YES! If I'm careless my results don't match the data and someone can catch my
mistake. If I'm trying to defraud you I'll fix this problem by making the data
fit, and it's much harder for people to find the mistake.

If I'm a careless accountant we can audit my spreadsheets and find the errors.

If I'm a crooked accountant I'll have deliberately hidden the "error" in shell
companies or offshore accounts, and this will be resistant to lower levels of
scrutiny.

------
lngnmn
Publications, funding and status are the goals, not validity. Science became
theology and metaphysics - joggling with fancy concepts and theories,
producing chimeras from "advanced statistics" and probabilistic models, etc.
The main assumption is that no one would even try to validate or reproduce the
results, because they are too messy and too costly (labor-intensive).

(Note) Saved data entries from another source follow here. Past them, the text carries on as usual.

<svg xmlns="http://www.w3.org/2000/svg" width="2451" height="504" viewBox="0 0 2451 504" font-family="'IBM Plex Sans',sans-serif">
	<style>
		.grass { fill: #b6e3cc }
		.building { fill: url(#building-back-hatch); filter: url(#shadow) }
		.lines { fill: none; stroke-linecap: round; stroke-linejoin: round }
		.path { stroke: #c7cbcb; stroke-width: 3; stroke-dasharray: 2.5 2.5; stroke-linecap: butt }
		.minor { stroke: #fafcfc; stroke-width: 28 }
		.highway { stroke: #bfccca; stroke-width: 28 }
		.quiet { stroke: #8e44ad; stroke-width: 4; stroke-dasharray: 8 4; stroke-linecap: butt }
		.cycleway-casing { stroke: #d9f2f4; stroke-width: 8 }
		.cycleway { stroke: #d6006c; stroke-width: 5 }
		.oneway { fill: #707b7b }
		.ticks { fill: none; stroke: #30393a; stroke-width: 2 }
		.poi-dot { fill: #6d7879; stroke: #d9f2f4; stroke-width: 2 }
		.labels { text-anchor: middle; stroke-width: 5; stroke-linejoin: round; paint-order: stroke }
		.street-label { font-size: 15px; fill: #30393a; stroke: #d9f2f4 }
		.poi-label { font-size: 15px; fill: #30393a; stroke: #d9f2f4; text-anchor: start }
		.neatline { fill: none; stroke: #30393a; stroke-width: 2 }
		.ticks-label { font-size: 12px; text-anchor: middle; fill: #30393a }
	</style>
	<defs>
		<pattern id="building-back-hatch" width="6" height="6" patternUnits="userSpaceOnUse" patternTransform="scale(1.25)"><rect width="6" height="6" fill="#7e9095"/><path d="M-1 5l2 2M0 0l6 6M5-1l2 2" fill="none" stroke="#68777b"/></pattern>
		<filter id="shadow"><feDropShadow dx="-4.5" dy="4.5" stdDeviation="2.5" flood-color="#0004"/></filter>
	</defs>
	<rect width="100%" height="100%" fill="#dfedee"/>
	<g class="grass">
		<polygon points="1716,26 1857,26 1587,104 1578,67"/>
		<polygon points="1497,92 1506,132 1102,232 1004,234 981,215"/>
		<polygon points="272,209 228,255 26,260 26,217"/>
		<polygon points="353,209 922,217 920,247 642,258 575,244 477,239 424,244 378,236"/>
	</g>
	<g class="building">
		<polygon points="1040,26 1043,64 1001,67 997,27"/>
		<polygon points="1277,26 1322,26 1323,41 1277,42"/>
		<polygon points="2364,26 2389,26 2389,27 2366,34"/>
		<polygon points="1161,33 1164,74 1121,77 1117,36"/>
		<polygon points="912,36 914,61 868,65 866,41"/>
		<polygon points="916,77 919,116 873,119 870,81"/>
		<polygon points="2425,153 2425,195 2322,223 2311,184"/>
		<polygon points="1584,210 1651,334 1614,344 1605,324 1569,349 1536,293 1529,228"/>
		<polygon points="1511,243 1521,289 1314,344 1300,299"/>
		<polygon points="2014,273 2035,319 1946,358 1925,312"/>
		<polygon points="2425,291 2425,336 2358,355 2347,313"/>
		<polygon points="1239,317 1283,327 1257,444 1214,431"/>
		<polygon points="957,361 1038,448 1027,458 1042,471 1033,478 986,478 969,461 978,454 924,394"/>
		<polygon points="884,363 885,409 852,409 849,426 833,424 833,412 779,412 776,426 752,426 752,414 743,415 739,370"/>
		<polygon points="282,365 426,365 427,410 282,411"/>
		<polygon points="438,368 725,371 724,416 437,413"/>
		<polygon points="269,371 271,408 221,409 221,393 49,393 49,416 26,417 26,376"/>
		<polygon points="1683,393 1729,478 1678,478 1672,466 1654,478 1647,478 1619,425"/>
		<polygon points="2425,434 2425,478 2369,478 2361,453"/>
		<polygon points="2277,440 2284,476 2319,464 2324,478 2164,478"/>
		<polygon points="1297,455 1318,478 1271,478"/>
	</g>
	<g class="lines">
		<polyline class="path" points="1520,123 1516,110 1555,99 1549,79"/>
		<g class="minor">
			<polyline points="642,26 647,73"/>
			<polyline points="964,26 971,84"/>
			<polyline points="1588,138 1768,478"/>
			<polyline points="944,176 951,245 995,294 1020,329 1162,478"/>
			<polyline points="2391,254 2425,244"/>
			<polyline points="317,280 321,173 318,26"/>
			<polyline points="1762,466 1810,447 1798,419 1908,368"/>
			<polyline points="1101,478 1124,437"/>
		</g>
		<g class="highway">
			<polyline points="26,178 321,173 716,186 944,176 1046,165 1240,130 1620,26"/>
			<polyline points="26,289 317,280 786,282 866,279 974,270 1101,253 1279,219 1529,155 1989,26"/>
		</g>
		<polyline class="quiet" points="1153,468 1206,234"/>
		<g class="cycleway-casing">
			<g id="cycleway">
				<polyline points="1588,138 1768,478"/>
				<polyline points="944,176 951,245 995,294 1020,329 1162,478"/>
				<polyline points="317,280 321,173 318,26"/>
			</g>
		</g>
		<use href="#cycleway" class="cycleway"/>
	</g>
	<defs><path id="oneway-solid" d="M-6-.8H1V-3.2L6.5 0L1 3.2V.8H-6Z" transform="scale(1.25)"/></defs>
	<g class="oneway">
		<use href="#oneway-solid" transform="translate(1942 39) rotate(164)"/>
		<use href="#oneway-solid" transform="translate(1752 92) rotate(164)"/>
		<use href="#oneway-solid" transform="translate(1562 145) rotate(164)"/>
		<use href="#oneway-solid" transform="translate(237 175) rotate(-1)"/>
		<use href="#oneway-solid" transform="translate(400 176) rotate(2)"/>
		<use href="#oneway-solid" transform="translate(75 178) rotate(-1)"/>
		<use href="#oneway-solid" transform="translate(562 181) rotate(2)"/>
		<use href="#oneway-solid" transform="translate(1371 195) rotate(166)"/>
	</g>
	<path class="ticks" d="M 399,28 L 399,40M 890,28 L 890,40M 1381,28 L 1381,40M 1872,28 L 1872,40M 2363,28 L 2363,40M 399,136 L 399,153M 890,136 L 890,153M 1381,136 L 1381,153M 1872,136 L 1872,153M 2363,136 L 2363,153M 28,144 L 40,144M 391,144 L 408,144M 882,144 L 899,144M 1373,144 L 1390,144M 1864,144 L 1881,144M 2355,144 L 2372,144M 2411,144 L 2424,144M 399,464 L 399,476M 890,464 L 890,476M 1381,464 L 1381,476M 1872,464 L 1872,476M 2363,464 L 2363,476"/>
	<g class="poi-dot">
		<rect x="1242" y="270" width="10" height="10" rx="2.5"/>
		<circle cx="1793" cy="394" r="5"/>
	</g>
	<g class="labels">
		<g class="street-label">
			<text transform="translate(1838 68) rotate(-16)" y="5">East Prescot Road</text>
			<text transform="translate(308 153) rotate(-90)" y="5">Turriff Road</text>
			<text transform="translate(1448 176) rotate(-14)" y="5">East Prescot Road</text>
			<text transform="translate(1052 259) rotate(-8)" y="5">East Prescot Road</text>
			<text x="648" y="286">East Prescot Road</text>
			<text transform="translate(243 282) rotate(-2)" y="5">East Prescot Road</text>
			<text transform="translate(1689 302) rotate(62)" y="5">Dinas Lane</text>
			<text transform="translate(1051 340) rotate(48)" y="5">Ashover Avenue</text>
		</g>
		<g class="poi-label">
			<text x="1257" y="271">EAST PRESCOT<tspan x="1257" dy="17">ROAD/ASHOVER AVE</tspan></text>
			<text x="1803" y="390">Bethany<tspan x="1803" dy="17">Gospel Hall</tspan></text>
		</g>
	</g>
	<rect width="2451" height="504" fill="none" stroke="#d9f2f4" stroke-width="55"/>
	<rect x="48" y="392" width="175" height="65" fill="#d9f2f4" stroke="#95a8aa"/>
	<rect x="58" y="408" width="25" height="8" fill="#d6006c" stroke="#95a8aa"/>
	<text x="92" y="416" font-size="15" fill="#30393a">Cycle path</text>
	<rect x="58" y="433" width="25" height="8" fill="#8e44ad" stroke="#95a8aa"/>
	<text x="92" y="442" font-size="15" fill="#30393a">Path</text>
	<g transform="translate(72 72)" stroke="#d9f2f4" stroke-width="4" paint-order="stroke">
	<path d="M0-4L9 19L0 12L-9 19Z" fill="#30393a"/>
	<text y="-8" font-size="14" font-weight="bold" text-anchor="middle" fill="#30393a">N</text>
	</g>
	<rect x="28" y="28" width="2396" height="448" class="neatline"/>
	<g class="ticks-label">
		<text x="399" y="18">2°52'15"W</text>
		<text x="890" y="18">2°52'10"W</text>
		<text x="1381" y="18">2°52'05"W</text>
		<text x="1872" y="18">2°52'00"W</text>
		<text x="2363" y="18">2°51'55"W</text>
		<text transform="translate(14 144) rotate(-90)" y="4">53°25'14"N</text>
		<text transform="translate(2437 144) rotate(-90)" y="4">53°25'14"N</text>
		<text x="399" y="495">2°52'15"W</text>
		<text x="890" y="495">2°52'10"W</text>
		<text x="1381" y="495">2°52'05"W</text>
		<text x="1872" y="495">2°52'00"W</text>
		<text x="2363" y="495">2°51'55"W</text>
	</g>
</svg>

"Scientist" and "researches" do not even realize that things like "dimensions"
are mere concepts and does not exist in reality. Most of "scientists" could
not tell an abstract concept from an existent phenomena. Most of them cannot
explain the Correlation Is Not Causation principle. They believe that time
really exist and could be slowed down or accelerated. Or it could be part of a
crystal.)

The "studies" contains naive logical flaws, non-validated references, use of
statistical inferences as logical inferences, use of statistics to establish
causality and even Excel errors (unwanted auto-correction, rounding etc.)

This is only the tip of the iceberg - there will be turtles^W unreplicable
metaphysics-like crap all the way down.